Task input |
- Opening Delimiter -
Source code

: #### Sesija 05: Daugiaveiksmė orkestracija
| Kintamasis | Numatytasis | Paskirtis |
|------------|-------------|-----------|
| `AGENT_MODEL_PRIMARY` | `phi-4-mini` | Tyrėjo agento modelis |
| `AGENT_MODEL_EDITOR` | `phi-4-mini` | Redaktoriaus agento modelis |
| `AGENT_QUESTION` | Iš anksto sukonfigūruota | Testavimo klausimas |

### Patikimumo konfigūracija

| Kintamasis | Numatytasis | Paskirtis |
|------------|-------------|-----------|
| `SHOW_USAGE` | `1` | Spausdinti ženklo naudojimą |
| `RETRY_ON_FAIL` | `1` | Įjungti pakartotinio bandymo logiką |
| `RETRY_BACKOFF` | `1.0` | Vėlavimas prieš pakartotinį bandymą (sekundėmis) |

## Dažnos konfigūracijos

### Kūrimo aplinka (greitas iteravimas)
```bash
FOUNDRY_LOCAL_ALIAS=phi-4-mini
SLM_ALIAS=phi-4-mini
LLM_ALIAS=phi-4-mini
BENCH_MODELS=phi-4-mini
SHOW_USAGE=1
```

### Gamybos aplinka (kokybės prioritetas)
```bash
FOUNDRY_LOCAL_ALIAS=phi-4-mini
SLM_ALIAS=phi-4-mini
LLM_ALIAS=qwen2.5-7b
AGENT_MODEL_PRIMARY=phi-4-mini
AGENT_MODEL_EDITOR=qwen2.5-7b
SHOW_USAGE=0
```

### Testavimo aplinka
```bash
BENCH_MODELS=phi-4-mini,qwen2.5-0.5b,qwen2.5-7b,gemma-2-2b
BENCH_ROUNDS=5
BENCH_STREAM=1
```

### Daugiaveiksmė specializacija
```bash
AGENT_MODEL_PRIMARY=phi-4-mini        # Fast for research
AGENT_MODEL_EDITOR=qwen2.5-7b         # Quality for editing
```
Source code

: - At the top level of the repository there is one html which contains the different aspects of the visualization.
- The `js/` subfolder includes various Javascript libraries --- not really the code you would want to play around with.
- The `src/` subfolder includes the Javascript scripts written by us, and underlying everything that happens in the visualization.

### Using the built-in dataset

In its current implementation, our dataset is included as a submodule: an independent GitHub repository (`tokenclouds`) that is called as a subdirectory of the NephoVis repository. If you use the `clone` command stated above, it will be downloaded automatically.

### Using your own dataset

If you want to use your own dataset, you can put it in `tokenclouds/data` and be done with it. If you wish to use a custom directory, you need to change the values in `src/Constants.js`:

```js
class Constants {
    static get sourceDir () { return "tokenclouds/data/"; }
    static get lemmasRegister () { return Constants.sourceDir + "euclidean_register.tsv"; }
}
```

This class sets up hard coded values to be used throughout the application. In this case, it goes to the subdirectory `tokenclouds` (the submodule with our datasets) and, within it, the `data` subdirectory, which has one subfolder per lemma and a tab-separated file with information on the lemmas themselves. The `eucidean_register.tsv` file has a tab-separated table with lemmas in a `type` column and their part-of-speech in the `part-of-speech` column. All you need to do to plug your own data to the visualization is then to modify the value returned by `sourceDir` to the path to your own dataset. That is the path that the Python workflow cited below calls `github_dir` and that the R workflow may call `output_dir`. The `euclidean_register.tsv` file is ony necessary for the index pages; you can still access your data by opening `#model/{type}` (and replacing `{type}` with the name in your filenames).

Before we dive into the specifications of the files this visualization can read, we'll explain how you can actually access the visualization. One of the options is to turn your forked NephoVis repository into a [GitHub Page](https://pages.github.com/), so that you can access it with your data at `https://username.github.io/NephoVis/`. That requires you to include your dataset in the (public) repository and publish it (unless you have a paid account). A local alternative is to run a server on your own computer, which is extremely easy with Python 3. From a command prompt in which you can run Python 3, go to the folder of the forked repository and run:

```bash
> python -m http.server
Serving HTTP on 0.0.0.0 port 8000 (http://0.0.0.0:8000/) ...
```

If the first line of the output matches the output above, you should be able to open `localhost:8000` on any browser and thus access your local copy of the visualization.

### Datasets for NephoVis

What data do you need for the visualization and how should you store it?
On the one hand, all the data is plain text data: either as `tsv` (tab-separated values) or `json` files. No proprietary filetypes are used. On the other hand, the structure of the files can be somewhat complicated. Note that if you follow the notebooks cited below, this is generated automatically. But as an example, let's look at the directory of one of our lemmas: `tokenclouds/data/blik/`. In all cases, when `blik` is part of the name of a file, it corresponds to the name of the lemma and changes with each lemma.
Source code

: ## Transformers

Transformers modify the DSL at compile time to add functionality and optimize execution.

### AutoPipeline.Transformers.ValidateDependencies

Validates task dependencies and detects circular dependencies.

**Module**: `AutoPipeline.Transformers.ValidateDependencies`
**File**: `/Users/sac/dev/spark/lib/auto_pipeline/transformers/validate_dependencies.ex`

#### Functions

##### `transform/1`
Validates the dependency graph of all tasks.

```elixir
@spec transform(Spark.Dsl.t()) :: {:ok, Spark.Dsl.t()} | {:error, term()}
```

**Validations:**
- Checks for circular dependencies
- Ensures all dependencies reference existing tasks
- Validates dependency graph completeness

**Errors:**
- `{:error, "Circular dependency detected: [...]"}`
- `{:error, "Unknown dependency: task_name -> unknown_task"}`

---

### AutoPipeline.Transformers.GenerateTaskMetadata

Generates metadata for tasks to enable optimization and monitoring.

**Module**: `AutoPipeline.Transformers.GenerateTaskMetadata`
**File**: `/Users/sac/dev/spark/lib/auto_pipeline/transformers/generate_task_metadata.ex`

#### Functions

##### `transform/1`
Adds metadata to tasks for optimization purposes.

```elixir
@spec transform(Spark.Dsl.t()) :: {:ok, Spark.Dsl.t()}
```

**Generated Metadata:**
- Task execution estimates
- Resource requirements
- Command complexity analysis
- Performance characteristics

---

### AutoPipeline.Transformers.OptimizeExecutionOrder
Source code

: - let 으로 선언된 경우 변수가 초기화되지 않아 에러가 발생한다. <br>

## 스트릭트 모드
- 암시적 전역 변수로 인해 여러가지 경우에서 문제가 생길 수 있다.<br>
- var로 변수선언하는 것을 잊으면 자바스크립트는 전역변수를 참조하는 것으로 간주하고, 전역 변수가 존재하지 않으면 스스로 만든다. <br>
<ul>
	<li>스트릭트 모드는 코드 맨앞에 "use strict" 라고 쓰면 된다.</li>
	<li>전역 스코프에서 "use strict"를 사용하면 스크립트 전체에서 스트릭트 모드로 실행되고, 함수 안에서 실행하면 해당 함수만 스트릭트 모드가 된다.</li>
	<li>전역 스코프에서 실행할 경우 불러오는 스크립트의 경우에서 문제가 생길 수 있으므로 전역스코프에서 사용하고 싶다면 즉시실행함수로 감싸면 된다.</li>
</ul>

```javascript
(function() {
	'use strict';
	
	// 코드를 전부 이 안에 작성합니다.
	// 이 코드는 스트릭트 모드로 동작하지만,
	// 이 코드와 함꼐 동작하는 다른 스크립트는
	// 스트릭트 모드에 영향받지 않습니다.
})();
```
- Closing Delimiter -
Exercise details | In the records, locate each line holding the string "Constants" and copy it.

Result of this task |
If you want to use your own dataset, you can put it in `tokenclouds/data` and be done with it. If you wish to use a custom directory, you need to change the values in `src/Constants.js`:
class Constants {
    static get lemmasRegister () { return Constants.sourceDir + "euclidean_register.tsv"; }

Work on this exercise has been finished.